Critical superlatives are meaningless at either end of the spectrum, but I have been racking my brains to think of an opera production

more wrong-headed than that inflicted on Lohengrin at the Coliseum. Beside this, the Royal Opera's Salome, until now my lode-stone of horror, is a model of perception and insight. What is so depressing is that the producer is Colin Graham, who has been responsible, to compound the meaninglessness, for some of Sadler's Wells's very best productions : The Mines of Sulphur, From the House of the Dead and The Force of Destiny to name but three. Furthermore the conducting by Charles Mackerras is extremely distinguished, certainly the best thing, ironically, that he has done so far in his term as Musical Director.
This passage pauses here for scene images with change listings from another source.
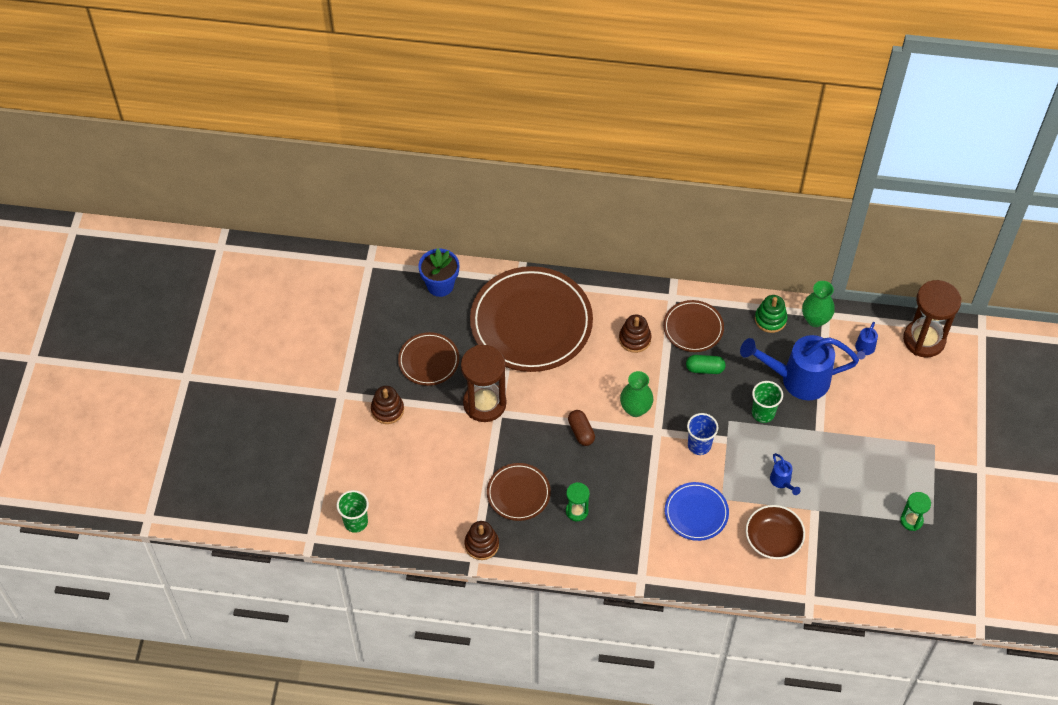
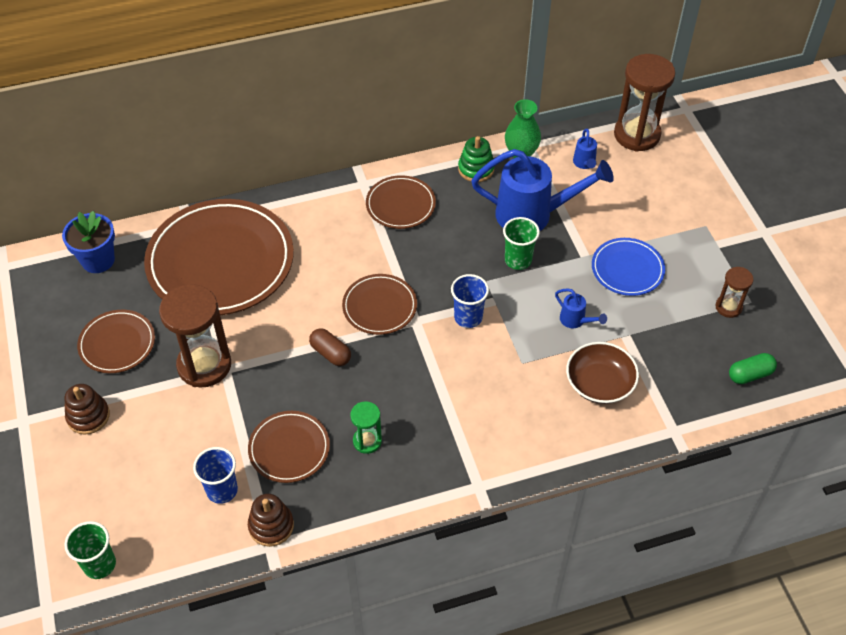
camera: 25 degrees left, 5 degrees down
brown stacking toy [619,314,651,353] -> none
green vase [620,371,653,417] -> brown plate [342,274,417,335]
blue plate [665,482,729,541] -> blue plate moved to [592,238,665,296]
green capsule [686,355,726,374] -> green capsule moved to [729,353,777,384]
blue watering can [740,335,859,401] -> blue watering can turned 150 degrees counterclockwise [471,149,614,231]
green hourglass [900,492,931,531] -> brown hourglass [716,267,754,318]
none -> blue cup [193,447,238,504]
I may have once rather flippantly referred to Lohengrin as an early articulation of the Batman myth, but never expected the back-handed revenge of seeing it mounted as a strip cartoon. Here are costumes for principals and chorus that are an uneasy mixture of Asterix the Gaul and comic book mediaeval, and many of the things they do in them are on the same level : the knights' chairing of Lohengrin in Act 1, which reduced the first round of the duel between darkness and light to the status of a rugger club brawl; the king's sword and shield bashing, with that sickening thud of pasteboard on pasteboard; Telramund's Tod Slaughter disguise — these are the sort of naIvetes that audiences do not deserve today, any more than Wagner does. More seriously, the parading of the chorus with eagle standards and raising their right arms in open-palmed salute is something very, very seriously to be avoided in Wagner productions, and if the best you can do with the musical magic of Act 2's dawn interlude is to have a chorus boy coming on yawning, then brother you're in the wrong business.
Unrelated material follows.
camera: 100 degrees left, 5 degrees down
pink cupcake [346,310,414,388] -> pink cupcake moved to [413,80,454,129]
Lohengrin, opening and closing as it does in A major, the brightest key in the sound spectrum, is one of the cleanest of operatic myths, a musical distillation of the purity and strength of classical drama on the same level of achievement as Handel's oratorios, and it requires a correspondingly clear directional and visual approach. It certainly requires a great deal more than Colin Graham's tired naturalism, which affects even the more intimate duologues, conducted as they are less on an epic level than on that of Mrs Lohengrin's Diary. And you need something of an entirely different order from the chi-chi of Peter Jones-cry of Michael Knight's fussy settings, complete with wobbly mechanical swan. Both suggest without foundation that Wieland Wagner, that arch restorer of his grandfather's works, lived and worked in vain. Musically, though, this was a stimulat

ing evening. Mackerras achieved that mixture of tension and expansion so essential in Wagner, and ensured a finely judged balance both within the orchestra and between pit and stage; this was on a much higher level than his ill-advised

Valkyrie last season. And the Sadler's

Wells Wagner team acquitted themselves confidently. Although got up to look like a toothpaste advert in knightly search of dragon decay, Alberto Remedios sang with taste and feeling and managed to convince.

Margaret Curphey's Elsa grew in stature as the evening progressed, though she scarcely suggests the lonely visionary.
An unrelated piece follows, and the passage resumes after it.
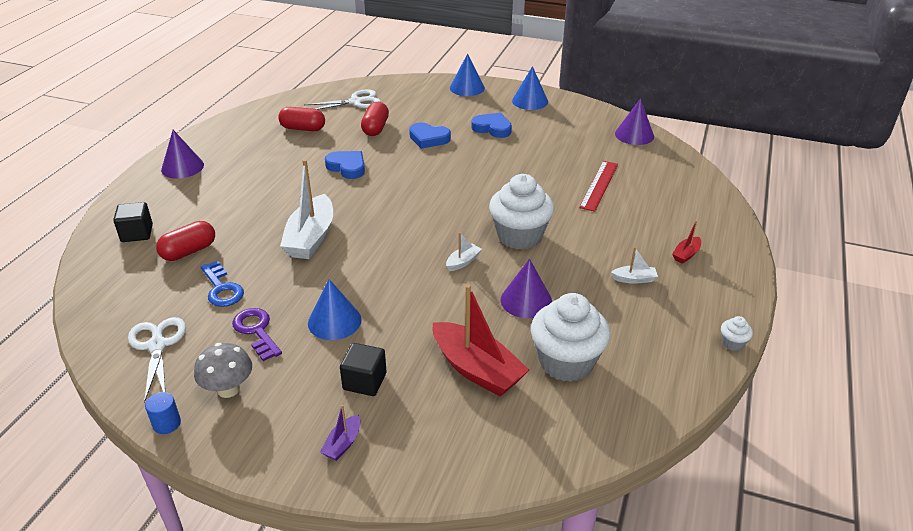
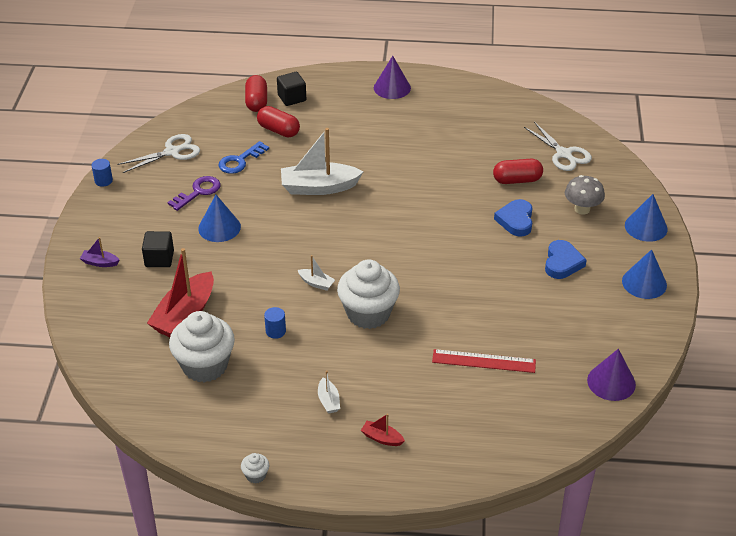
camera: 75 degrees right, 5 degrees up
grey mushroom [194,343,252,398] -> grey mushroom moved to [565,175,605,215]
red capsule [278,107,325,131] -> red capsule moved to [245,75,267,112]
blue heart [325,151,365,179] -> none
purple cone [501,259,552,318] -> blue cylinder [264,307,286,339]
Raimond Herincx's superb diction as Telramund makes up for his mannered acting, which is always the same whatever the opera and most irritating. You know Ann Howard is the villainess at the start because she shows a mass of cleavage — still one of opera's basic signals, though its onlie begetter, Hollywood, dropped it years ago — and is costumed a la Charles Addams. Miss Howard is a mezzo, and the part of Ortrud is for a dramatic soprano; she has a good stab at it, and only loses out on word audibility.

Gordon Kember's straightforward translation is mostly audible. Part of me misses such gems from the old Novello text as the chorus's reaction to Ortrud's accusations: " Revile him not; all is perversion," which is what I would say to anyone under the age of thirty who would quite reasonably come away from this production thinking that Wagner was a totally out-dated, expensive and ever-long joke.